Analyst Review Workflow

  1. Locate the exact source evidence for each proposed technique.
  2. Compare the described procedure with the ATT&CK definition.
  3. Reject mappings supported only by generic intent or unsupported inference.
  4. Record confidence, telemetry requirements, and contradictory evidence.
  5. Validate group/campaign similarity with non-TTP evidence.
  6. Hand validated gaps to detection engineering with an owner and status.

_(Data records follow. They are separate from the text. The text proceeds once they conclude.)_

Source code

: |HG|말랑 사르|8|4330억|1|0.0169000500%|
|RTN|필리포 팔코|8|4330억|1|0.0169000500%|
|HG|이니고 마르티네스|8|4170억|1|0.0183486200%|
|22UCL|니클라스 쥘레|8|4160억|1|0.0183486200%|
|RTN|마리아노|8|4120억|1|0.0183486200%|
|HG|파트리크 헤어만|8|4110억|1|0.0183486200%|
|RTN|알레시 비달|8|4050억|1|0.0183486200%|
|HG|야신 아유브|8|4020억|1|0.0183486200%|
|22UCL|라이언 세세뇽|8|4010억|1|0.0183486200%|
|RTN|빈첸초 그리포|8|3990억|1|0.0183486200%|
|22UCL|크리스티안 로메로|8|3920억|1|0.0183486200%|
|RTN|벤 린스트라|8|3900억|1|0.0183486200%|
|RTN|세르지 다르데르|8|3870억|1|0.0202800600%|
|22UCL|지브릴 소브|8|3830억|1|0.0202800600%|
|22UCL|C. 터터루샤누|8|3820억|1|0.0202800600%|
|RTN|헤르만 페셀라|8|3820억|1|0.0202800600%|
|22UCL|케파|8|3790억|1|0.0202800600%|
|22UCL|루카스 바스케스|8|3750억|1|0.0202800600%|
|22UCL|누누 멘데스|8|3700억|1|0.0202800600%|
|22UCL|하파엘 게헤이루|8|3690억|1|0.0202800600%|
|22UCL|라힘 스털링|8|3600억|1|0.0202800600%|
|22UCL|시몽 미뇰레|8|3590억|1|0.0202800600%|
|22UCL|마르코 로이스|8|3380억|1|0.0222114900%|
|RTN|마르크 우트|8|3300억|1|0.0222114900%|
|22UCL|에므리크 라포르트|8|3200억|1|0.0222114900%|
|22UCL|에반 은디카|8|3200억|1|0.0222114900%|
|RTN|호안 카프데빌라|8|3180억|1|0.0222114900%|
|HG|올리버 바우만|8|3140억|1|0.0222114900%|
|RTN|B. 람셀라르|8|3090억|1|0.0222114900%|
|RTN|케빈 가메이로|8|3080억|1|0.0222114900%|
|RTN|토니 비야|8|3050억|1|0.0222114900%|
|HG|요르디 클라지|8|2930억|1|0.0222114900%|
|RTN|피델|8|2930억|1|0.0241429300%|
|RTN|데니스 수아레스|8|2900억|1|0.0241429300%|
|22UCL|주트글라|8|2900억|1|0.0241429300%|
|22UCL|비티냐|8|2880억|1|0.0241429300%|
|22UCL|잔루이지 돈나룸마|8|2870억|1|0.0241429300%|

Use ThreatMapper output as a first-pass structured analysis. Analysts should validate technique mappings against source evidence, procedure descriptions, telemetry requirements, and ATT&CK definitions.

Sample Evaluation Format

ReportExpected TechniquesExtracted TechniquesFalse PositivesMissed TechniquesAnalyst Notes
Sample incidentT1059.001, T1053.005T1059.001, T1071.001T1071.001T1053.005Validate procedure evidence and update prompt/test case

Suggested Benchmark Methodology

Build a versioned benchmark from analyst-reviewed reports. Measure technique precision and recall, evidence-grounding quality, confidence calibration, repeatability by provider/model, and time saved after review. Keep the benchmark separate from prompt-development examples and rerun it after provider, prompt, or ATT&CK-version changes.

Detection Engineering Handoff

A useful handoff records ATT&CK technique ID and name, tactic, procedure evidence, required telemetry, detection idea, existing coverage, gap status, priority, validation status, owner, and notes.